■ **PASSAGE SHOWN**:
This question is more than just a provocation. It is part of the allure of the luminous parchment skin of a manuscript that it makes you want to reach out and feel its tough yet tender surface. It is part of the appreciation of how well put together a manuscript is, how carefully its leaves have been prepared and gathered together into quires, how the layout of each page is ruled and lined in careful order, how the scribal hand speaks to the eye as well as the ear in its tailored shapes, sizes, colors and illuminations. It is in the mystique of an inscrutable body of writings, whose language, logic, and hidden meanings are so daunting to grasp.
Professor Sacha Stern, an Oxford-trained fellow of the British Academy and professor of rabbinic Judaism at the University College London, did not explicitly ask this question in his brilliant, meticulous, at times funny, and stimulating lecture “Dating Saints: A Remarkable Hebrew Compendium of Astronomy and Calendars” (February 18, 2025, Class of 1978 Orrery Pavilion of the Van Pelt Library at Penn). It is, however, implied by the sly word play in the title of his talk and in the passionate manner in which he methodically communicated his joy and skill reading one of the Kislak Center’s most prized manuscripts: LJS 57. How then does one get to know medieval manuscripts, figure out how to date them, learn where they come from, and spend time basking intimately in their effulgence?

[Page-level text extractions]
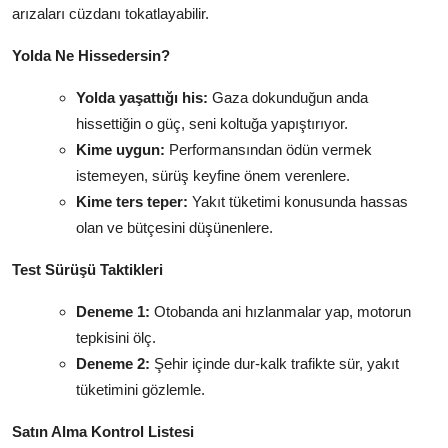
arızaları cüzdanı tokatlayabilir.
Yolda Ne Hissedersin?
Yolda yaşattığı his:
Gaza dokunduğun anda
hissettiğin o güç, seni koltuğa yapıştırıyor.
Kime uygun:
Performansından ödün vermek
istemeyen, sürüş keyfine önem verenlere.
Kime ters teper:
Yakıt tüketimi konusunda hassas
olan ve bütçesini düşünenlere.
Test Sürüşü Taktikleri
Deneme 1:
Otobanda ani hızlanmalar yap, motorun
tepkisini ölç.
Deneme 2:
Şehir içinde dur-kalk trafikte sür, yakıt
tüketimini gözlemle.
Satın Alma Kontrol Listesi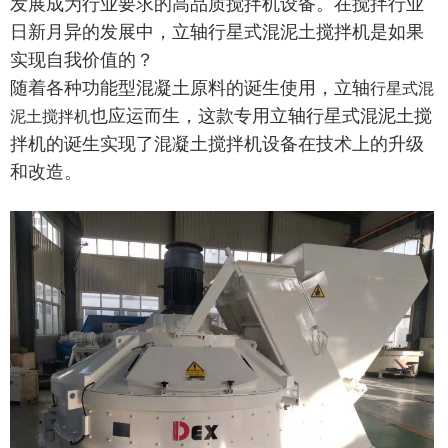
发展成为行业要求的高品质搅拌机设备。在搅拌行业
日新月异的发展中，立轴行星式混泥土搅拌机是如果
实现自我价值的？
随着各种功能型混凝土原料的诞生使用，立轴
行星式混
也应运而生，这款专用立轴行星式混泥土搅
泥土搅拌机
拌机的诞生实现了混凝土搅拌机设备在技术上的升级
和改造。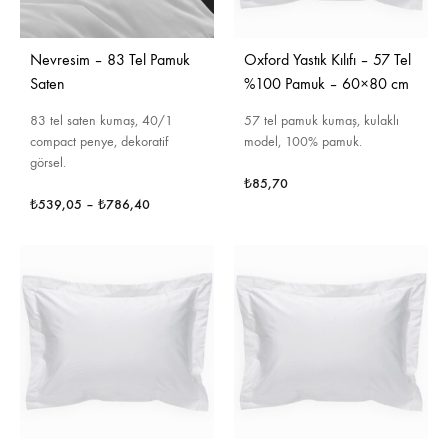
Nevresim – 83 Tel Pamuk
Oxford Yastık Kılıfı – 57 Tel
Saten
%100 Pamuk – 60×80 cm
83 tel saten kumaş, 40/1
57 tel pamuk kumaş, kulaklı
compact penye, dekoratif
model, 100% pamuk.
görsel.
₺
85,70
₺
539,05
–
₺
786,40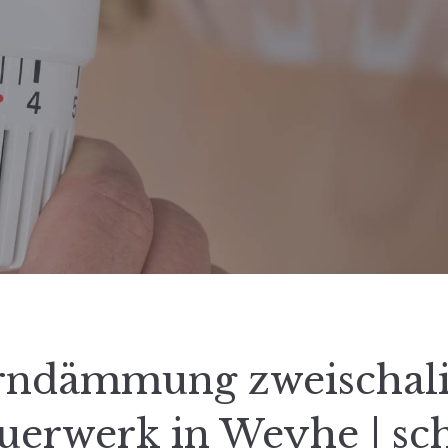
rndämmung zweischali
erwerk in Weyhe | sc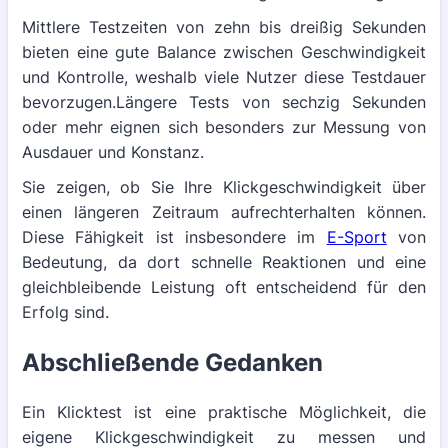
Mittlere Testzeiten von zehn bis dreißig Sekunden
bieten eine gute Balance zwischen Geschwindigkeit
und Kontrolle, weshalb viele Nutzer diese Testdauer
bevorzugen.Längere Tests von sechzig Sekunden
oder mehr eignen sich besonders zur Messung von
Ausdauer und Konstanz.
Sie zeigen, ob Sie Ihre Klickgeschwindigkeit über
einen längeren Zeitraum aufrechterhalten können.
Diese Fähigkeit ist insbesondere im
E-Sport
von
Bedeutung, da dort schnelle Reaktionen und eine
gleichbleibende Leistung oft entscheidend für den
Erfolg sind.
Abschließende Gedanken
Ein Klicktest ist eine praktische Möglichkeit, die
eigene Klickgeschwindigkeit zu messen und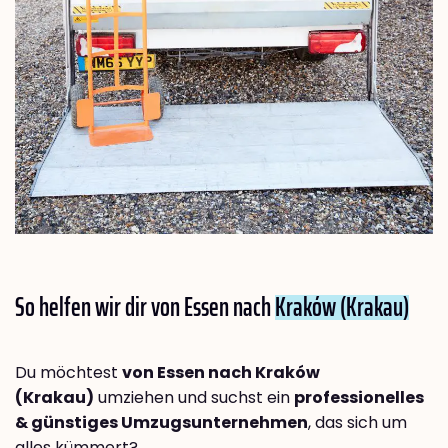
So helfen wir dir von Essen nach
Kraków (Krakau)
Du möchtest
von Essen nach Kraków
(Krakau)
umziehen und suchst ein
professionelles
& günstiges Umzugsunternehmen
, das sich um
alles kümmert?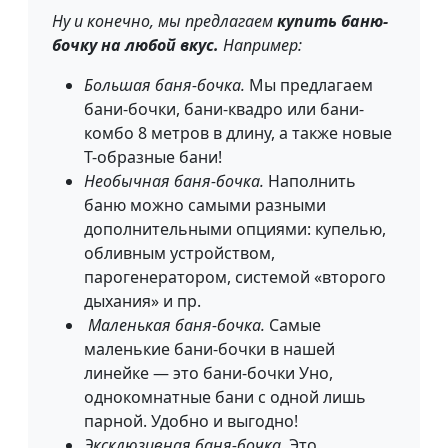
Ну и конечно, мы предлагаем
купить баню-
бочку на любой вкус.
Например:
Большая баня-бочка.
Мы предлагаем
бани-бочки, бани-квадро или бани-
комбо 8 метров в длину, а также новые
Т-образные бани!
Необычная баня-бочка.
Наполнить
баню можно самыми разными
дополнительными опциями: купелью,
обливным устройством,
парогенератором, системой «второго
дыхания» и пр.
Маленькая баня-бочка.
Самые
маленькие бани-бочки в нашей
линейке — это бани-бочки Уно,
однокомнатные бани с одной лишь
парной. Удобно и выгодно!
Эксклюзивная баня-бочка.
Это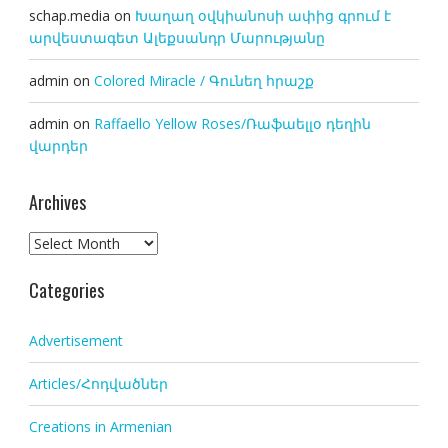
schap.media
on
Խաղաղ օվկիանոսի ափից գրում է
արվեստագետ Ալեքսանդր Մարությանը
admin
on
Colored Miracle / Գունեղ հրաշք
admin
on
Raffaello Yellow Roses/Ռաֆաելլօ դեղին
վարդեր
Archives
Archives
Categories
Advertisement
Articles/Հոդվածներ
Creations in Armenian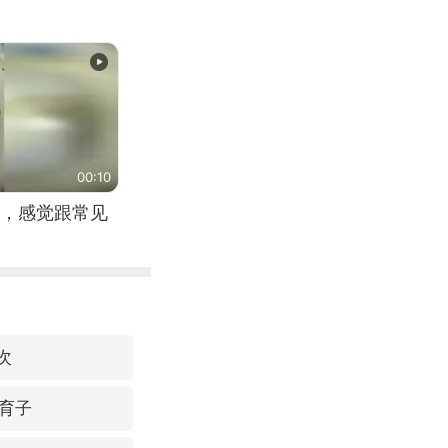
00:10
，感觉跟常见
次
育子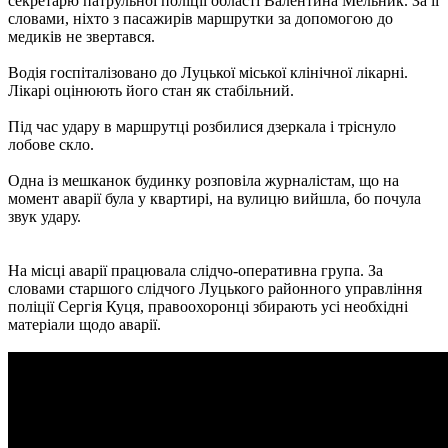
секретарю патрульної поліції області Валентина Мельник. За її
словами, ніхто з пасажирів маршрутки за допомогою до
медиків не звертався.
Водія госпіталізовано до Луцької міської клінічної лікарні.
Лікарі оцінюють його стан як стабільний.
Під час удару в маршрутці розбилися дзеркала і тріснуло
лобове скло.
Одна із мешканок будинку розповіла журналістам, що на
момент аварії була у квартирі, на вулицю вийшла, бо почула
звук удару.
На місці аварії працювала слідчо-оперативна група. За
словами старшого слідчого Луцького районного управління
поліції Сергія Куця, правоохоронці збирають усі необхідні
матеріали щодо аварії.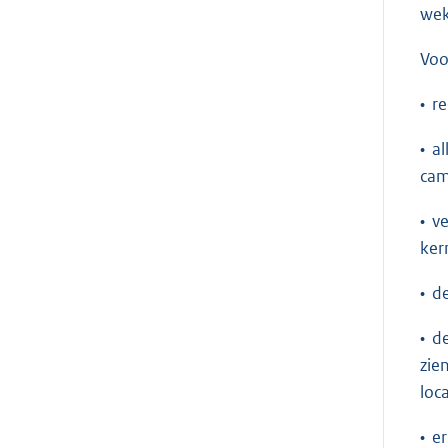
wek
Voo
• r
• a
cam
• v
ker
• d
• d
zie
loca
• e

■ **ACTIVITY**: Please copy the passage about medieval manuscripts from "Professor Sacha Stern, an" up to and including "in their effulgence?", swapping "lecture" for "presentation".

■ **RESPONSE**:
Professor Sacha Stern, an Oxford-trained fellow of the British Academy and professor of rabbinic Judaism at the University College London, did not explicitly ask this question in his brilliant, meticulous, at times funny, and stimulating presentation “Dating Saints: A Remarkable Hebrew Compendium of Astronomy and Calendars” (February 18, 2025, Class of 1978 Orrery Pavilion of the Van Pelt Library at Penn). It is, however, implied by the sly word play in the title of his talk and in the passionate manner in which he methodically communicated his joy and skill reading one of the Kislak Center’s most prized manuscripts: LJS 57. How then does one get to know medieval manuscripts, figure out how to date them, learn where they come from, and spend time basking intimately in their effulgence?